What is expected: Each line in these records that contains "mois" counts once. Give the number only.

● ● ● ● ● ● ●

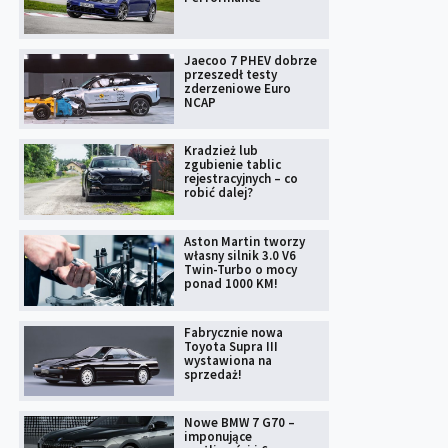
Jaecoo 7 PHEV dobrze
przeszedł testy
zderzeniowe Euro
NCAP
Kradzież lub
zgubienie tablic
rejestracyjnych – co
robić dalej?
Aston Martin tworzy
własny silnik 3.0 V6
Twin-Turbo o mocy
ponad 1000 KM!
Fabrycznie nowa
Toyota Supra III
wystawiona na
sprzedaż!
Nowe BMW 7 G70 –
imponujące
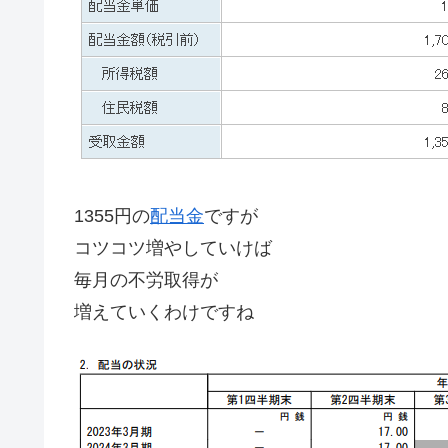
1355円の
配当金
ですが
コツコツ増やしていけば
毎月の不労取得が
増えていくわけですね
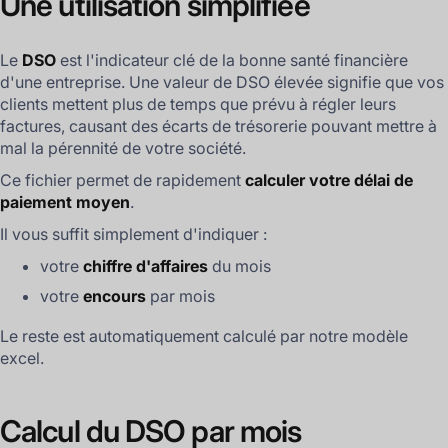
Une utilisation simplifiée
Le
DSO
est l'indicateur clé de la bonne santé financière
d'une entreprise. Une valeur de DSO élevée signifie que vos
clients mettent plus de temps que prévu à régler leurs
factures, causant des écarts de trésorerie pouvant mettre à
mal la pérennité de votre société.
Ce fichier permet de rapidement
calculer votre délai de
paiement moyen
.
Il vous suffit simplement d'indiquer :
votre
chiffre d'affaires
du mois
votre
encours
par mois
Le reste est automatiquement calculé par notre modèle
excel.
Calcul du DSO par mois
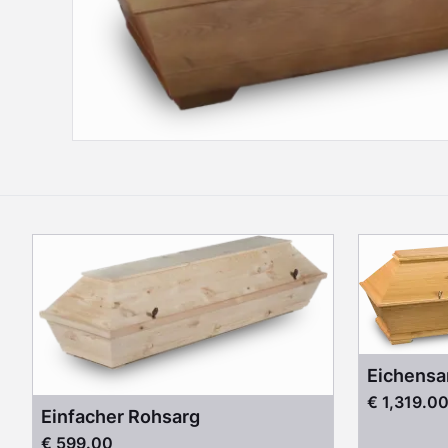
Eichensa
€ 1,319.0
Einfacher Rohsarg
€ 599.00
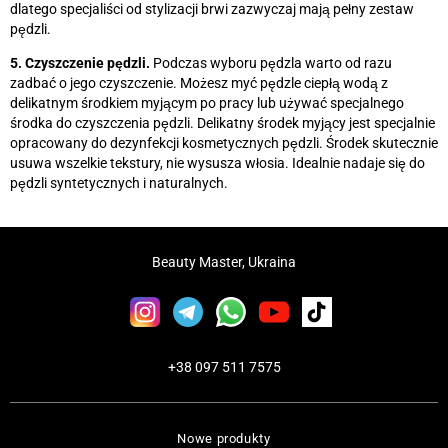
dlatego specjaliści od stylizacji brwi zazwyczaj mają pełny zestaw
pędzli.
5. Czyszczenie pędzli.
Podczas wyboru pędzla warto od razu
zadbać o jego czyszczenie. Możesz myć pędzle ciepłą wodą z
delikatnym środkiem myjącym po pracy lub używać specjalnego
środka do czyszczenia pędzli. Delikatny środek myjący jest specjalnie
opracowany do dezynfekcji kosmetycznych pędzli. Środek skutecznie
usuwa wszelkie tekstury, nie wysusza włosia. Idealnie nadaje się do
pędzli syntetycznych i naturalnych.
Beauty Master, Ukraina
+38 097 511 7575
Nowe produkty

● ● ● ● ● ● ●

Finished task: 3